> Exercise
Format the text read from all of the entries below as a JSON array of strings, one per line, skipping blank lines. Leave the pictures out.

> Material for this task

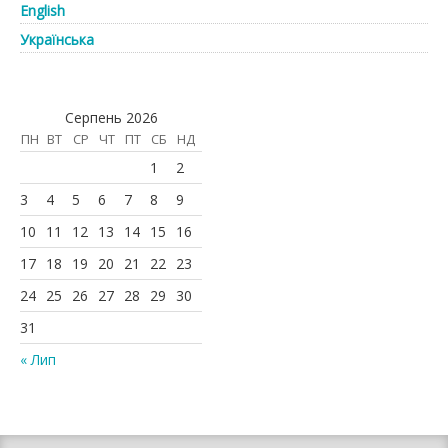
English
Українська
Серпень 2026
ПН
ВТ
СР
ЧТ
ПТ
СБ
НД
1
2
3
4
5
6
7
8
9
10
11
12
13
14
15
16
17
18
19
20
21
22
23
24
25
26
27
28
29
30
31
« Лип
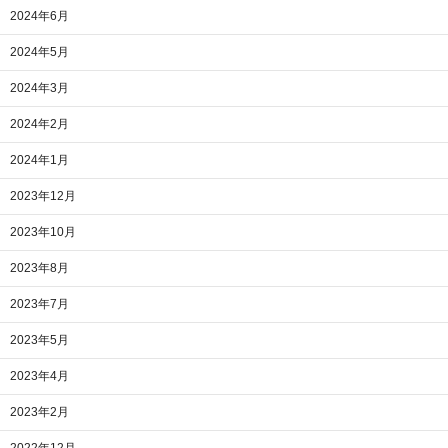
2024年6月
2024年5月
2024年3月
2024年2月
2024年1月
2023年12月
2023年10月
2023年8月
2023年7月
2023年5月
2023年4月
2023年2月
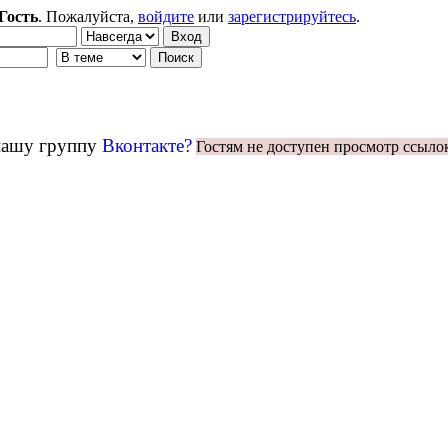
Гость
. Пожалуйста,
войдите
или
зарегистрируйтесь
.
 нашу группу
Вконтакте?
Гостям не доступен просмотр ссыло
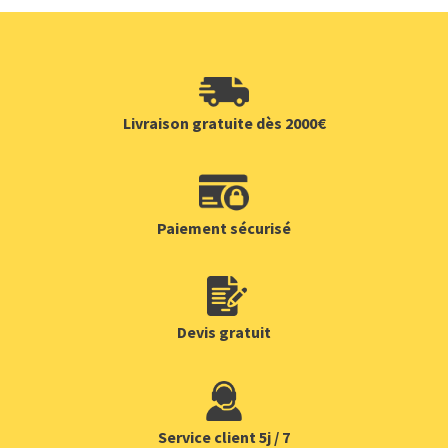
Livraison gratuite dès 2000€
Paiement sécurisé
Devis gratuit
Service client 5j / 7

> Your solution
[
  "English",
  "Українська",
  "Серпень 2026",
  "ПН",
  "ВТ",
  "СР",
  "ЧТ",
  "ПТ",
  "СБ",
  "НД",
  "1",
  "2",
  "3",
  "4",
  "5",
  "6",
  "7",
  "8",
  "9",
  "10",
  "11",
  "12",
  "13",
  "14",
  "15",
  "16",
  "17",
  "18",
  "19",
  "20",
  "21",
  "22",
  "23",
  "24",
  "25",
  "26",
  "27",
  "28",
  "29",
  "30",
  "31",
  "« Лип",
  "2024年6月",
  "2024年5月",
  "2024年3月",
  "2024年2月",
  "2024年1月",
  "2023年12月",
  "2023年10月",
  "2023年8月",
  "2023年7月",
  "2023年5月",
  "2023年4月",
  "2023年2月",
  "Гость",
  ". Пожалуйста,",
  "войдите",
  "или",
  "зарегистрируйтесь",
  ".",
  " нашу группу",
  "Вконтакте?",
  "Гостям не доступен просмотр ссыло",
  "Livraison gratuite dès 2000€",
  "Paiement sécurisé",
  "Devis gratuit",
  "Service client 5j / 7"
]